------ Extracted information

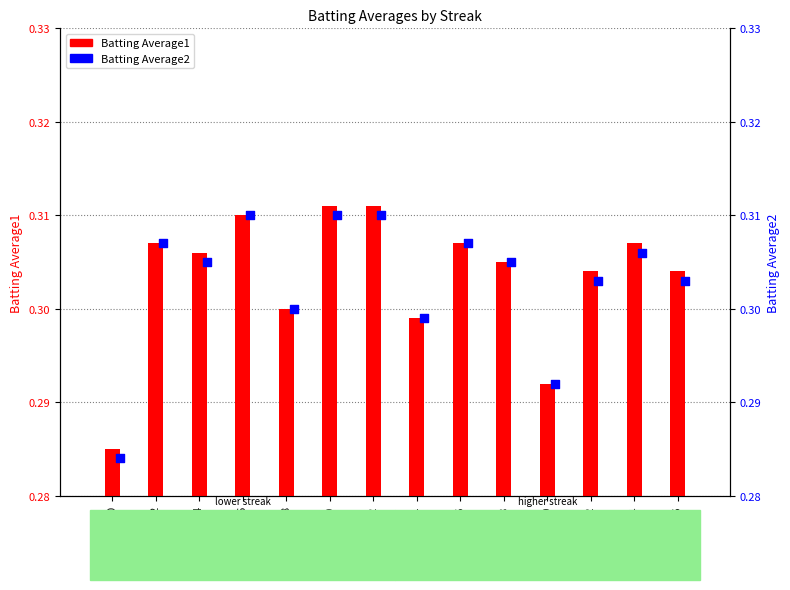

What is the total value across all series at 22?

0.6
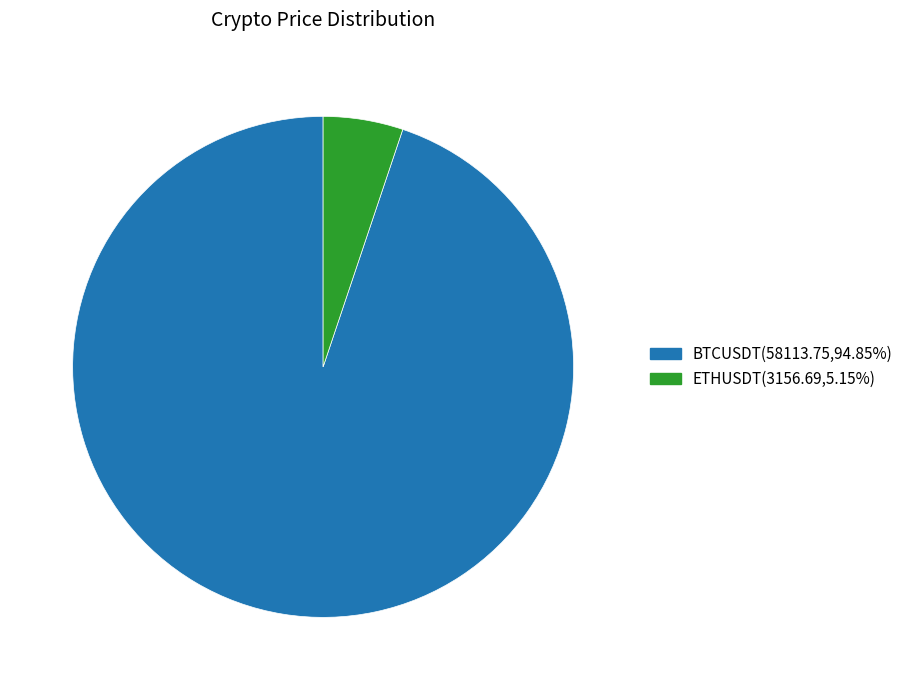

Which slice is the largest?

BTCUSDT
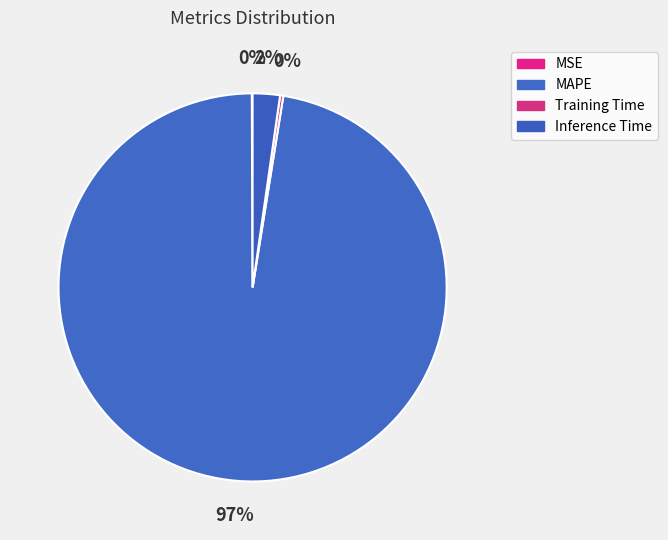

How many segments does this pie chart have?

4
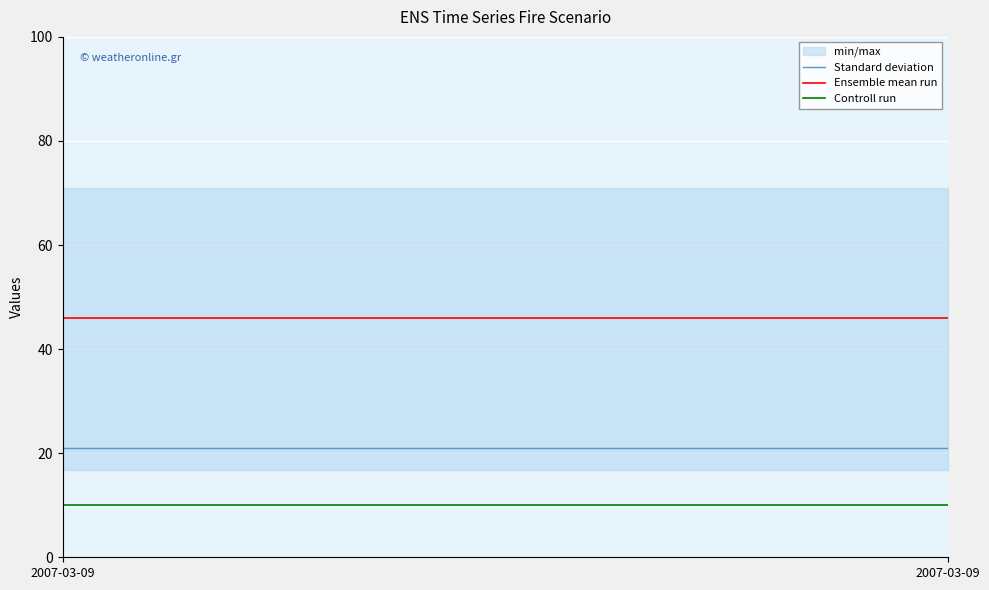

How many lines are shown in the chart?

3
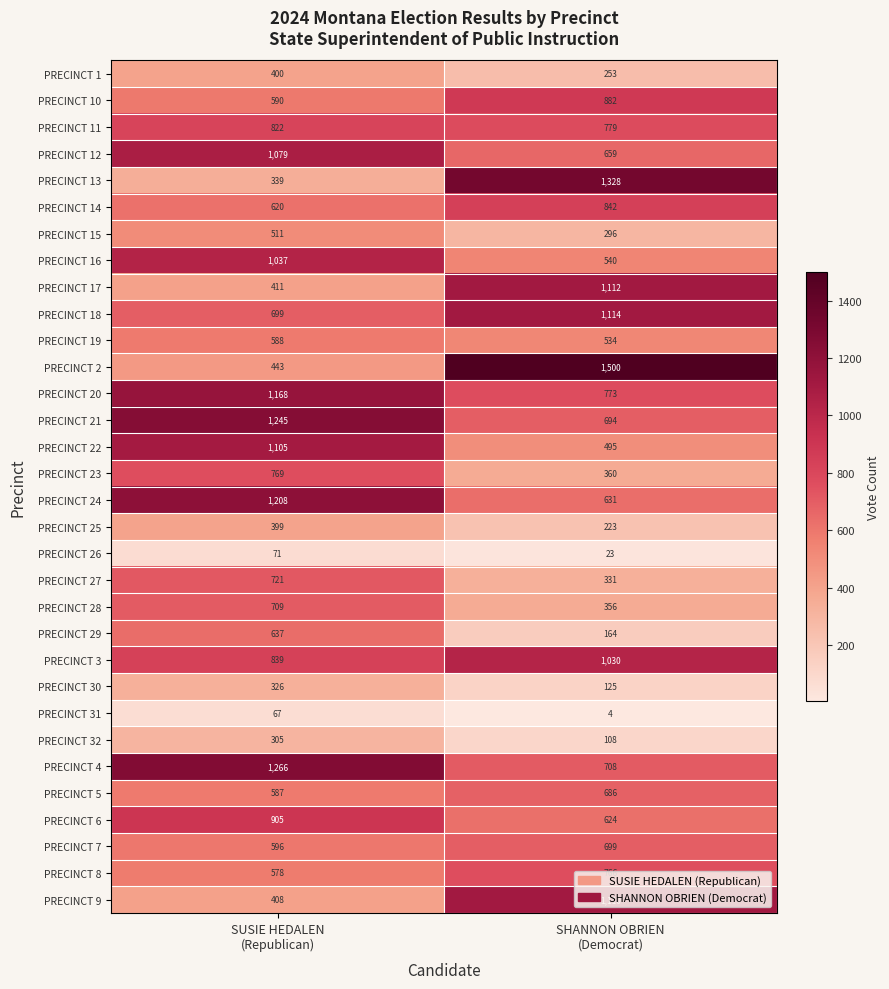

Which series has the largest range (max minus min)?

PRECINCT 2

------------

Reproduce the text of every item above verbatim, omitting the pictures.

What is the total value across all series at 22?

0.6

Which slice is the largest?

BTCUSDT

How many segments does this pie chart have?

4

How many lines are shown in the chart?

3

Which series has the largest range (max minus min)?

PRECINCT 2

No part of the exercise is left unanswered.